──────── ENTRIES ────────
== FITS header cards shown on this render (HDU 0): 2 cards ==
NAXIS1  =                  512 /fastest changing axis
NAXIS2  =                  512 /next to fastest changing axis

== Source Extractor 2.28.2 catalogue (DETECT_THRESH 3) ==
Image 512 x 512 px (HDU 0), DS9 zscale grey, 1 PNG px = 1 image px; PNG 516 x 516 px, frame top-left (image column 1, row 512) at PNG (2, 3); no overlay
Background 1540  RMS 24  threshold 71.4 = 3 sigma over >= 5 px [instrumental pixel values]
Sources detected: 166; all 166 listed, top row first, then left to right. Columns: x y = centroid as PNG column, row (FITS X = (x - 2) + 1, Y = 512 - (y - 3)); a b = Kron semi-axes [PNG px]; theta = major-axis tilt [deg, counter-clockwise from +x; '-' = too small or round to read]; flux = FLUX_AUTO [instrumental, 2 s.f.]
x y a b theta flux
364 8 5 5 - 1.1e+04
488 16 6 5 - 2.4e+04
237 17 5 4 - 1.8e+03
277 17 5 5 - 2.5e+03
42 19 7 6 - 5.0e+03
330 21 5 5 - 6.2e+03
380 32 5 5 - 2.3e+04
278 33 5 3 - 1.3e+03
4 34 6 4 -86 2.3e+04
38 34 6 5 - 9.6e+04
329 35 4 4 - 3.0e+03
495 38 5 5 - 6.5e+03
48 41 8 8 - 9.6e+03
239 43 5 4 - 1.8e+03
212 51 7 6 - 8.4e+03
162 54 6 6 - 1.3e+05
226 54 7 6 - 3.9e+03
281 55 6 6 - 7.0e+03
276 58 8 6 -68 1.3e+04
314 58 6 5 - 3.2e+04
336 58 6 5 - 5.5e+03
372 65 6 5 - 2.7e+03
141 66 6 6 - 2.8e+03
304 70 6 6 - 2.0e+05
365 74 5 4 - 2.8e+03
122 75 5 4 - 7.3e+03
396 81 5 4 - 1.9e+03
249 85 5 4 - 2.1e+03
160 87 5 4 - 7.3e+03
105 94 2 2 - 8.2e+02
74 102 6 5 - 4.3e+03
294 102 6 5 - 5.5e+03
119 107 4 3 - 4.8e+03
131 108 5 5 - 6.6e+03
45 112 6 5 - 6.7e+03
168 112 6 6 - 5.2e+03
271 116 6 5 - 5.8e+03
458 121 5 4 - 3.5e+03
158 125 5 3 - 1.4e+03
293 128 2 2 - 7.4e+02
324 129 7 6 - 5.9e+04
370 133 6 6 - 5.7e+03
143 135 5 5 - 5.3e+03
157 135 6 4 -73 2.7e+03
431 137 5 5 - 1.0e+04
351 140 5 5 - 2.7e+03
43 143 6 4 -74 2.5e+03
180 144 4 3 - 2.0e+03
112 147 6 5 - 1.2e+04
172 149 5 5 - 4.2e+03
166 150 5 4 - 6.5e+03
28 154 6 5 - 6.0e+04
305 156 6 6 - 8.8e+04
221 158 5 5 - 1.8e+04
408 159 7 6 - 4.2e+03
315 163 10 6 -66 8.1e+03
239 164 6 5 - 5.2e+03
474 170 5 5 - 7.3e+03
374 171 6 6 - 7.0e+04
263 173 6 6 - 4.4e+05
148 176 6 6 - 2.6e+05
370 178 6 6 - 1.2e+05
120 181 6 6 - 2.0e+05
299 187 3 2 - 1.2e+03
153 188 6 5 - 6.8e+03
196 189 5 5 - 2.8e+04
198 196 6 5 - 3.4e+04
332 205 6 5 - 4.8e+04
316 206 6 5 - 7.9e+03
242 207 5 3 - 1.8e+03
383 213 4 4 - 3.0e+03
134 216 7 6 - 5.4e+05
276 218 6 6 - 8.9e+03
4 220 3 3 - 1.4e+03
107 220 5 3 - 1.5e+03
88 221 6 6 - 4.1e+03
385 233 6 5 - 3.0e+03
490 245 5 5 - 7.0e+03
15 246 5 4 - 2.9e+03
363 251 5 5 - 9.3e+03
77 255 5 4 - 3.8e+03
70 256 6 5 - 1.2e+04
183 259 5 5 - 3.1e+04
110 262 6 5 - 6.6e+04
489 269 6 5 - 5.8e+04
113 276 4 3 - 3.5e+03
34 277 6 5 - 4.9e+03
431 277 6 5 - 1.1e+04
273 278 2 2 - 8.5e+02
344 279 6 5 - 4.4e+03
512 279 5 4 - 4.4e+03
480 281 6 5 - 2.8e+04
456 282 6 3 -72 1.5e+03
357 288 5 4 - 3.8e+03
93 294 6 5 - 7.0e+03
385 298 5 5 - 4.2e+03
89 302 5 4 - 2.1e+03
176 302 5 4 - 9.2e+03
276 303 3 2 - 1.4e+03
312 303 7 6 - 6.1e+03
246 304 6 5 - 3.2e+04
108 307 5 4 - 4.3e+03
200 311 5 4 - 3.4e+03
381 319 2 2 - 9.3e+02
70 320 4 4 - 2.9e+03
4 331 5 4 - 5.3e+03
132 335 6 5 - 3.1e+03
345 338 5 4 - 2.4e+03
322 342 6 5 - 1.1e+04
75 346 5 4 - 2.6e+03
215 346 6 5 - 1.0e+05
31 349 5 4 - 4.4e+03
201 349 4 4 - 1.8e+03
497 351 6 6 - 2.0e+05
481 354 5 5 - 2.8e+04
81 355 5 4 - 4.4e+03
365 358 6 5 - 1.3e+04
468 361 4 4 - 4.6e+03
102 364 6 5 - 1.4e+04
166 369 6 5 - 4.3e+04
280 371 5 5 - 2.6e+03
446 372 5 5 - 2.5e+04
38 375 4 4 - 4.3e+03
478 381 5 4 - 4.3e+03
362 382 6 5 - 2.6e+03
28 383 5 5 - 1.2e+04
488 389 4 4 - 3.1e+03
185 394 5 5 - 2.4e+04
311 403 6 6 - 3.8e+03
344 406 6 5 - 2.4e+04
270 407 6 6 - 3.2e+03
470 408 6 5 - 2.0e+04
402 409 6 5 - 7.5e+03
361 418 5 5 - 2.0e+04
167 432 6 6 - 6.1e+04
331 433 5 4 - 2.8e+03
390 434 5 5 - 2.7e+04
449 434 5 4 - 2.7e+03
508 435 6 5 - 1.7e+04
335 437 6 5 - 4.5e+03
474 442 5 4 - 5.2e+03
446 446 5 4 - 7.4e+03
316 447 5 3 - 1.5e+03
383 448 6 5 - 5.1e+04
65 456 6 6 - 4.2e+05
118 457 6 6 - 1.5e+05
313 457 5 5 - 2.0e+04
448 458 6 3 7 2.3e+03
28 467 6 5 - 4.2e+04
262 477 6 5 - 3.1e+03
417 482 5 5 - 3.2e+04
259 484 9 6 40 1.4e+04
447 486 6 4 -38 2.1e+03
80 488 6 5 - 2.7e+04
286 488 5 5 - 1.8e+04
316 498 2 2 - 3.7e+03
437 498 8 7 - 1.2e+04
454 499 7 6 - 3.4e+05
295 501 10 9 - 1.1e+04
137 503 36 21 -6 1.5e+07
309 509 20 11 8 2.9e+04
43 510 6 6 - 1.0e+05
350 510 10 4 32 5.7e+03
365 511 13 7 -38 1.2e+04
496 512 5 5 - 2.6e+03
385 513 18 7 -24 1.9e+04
────────
Render the entries as a numbered list, from the start through the line containing "to fastest changing axis", and leave out any blank lines.

FINISHED ANSWER:
1. == FITS header cards shown on this render (HDU 0): 2 cards ==
2. NAXIS1  =                  512 /fastest changing axis
3. NAXIS2  =                  512 /next to fastest changing axis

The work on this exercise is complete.